Green's Hotel was a historic hotel in Philadelphia, Pennsylvania. The hotel was organized in 1883 by incorporating several notable Philadelphia buildings at 731 Chestnut Street at Eighth Street - Thomas H. Green's restaurant (opened in 1866), the Edward Shippen house, Philemon Dickenson house, and the Union Building.

A notable feature of the hotel was its bar which had a ceiling with an Arctic effect, complete with snowy vistas and icicles. The bar was replaced with a soda fountain in 1922.

Thomas H. Green was the proprietor. Chester Hughes Kirk (born June 11, 1869) was the architect. He was born in Philadelphia and worked as an architect for 12 years prior to moving to New York City, Helena, Montana, and Los Angeles.

The site where the hotel was located served as a headquarters for George Washington. President Ulysses S. Grant stayed at the hotel.

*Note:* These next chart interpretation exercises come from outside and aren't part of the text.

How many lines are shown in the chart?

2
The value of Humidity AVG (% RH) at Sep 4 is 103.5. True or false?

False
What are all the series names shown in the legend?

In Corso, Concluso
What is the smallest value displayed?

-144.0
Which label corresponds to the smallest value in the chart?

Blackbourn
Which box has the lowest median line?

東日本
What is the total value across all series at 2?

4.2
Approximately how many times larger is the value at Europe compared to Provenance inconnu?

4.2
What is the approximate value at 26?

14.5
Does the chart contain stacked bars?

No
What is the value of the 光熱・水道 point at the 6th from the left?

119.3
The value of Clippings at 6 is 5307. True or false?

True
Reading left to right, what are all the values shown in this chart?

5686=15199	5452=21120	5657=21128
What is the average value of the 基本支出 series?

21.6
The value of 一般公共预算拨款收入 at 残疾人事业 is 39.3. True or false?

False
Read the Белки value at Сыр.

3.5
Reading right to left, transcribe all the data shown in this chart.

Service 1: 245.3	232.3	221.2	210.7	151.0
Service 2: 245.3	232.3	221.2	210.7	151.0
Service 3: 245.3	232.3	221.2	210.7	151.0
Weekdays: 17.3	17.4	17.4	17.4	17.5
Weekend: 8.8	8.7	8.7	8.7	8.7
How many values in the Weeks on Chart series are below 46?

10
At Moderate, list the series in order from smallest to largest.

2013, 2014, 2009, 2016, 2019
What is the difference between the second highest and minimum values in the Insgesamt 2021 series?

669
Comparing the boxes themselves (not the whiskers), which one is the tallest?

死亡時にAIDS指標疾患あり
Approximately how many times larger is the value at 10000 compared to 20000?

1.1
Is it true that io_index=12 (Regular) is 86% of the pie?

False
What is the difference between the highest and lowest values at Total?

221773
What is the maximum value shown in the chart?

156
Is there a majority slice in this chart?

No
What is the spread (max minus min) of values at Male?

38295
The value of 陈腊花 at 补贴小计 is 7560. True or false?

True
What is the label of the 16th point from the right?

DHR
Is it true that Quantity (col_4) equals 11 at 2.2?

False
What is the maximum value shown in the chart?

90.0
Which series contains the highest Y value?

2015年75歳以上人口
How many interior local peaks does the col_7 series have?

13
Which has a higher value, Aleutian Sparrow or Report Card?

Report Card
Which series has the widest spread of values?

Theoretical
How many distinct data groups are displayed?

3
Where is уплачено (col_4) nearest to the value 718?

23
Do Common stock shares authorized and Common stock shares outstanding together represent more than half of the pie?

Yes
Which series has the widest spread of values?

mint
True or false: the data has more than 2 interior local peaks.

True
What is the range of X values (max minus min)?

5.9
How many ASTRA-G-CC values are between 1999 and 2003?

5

The hotel retained and restored the original room where Benedict Arnold was married to Peggy Shippen.

The state assemblyman William A. Upshur worked at the hotel.

Frank Hamilton Taylor made an albumen print photograph of the building. The hotel, which grew to become a 320 room hotel, was demolished in 1934 and replaced by a parking lot.

The Library of Congress holds a dry plate negative of the hotel. Detroit Publishing Company produced images of the hotel and its dining room.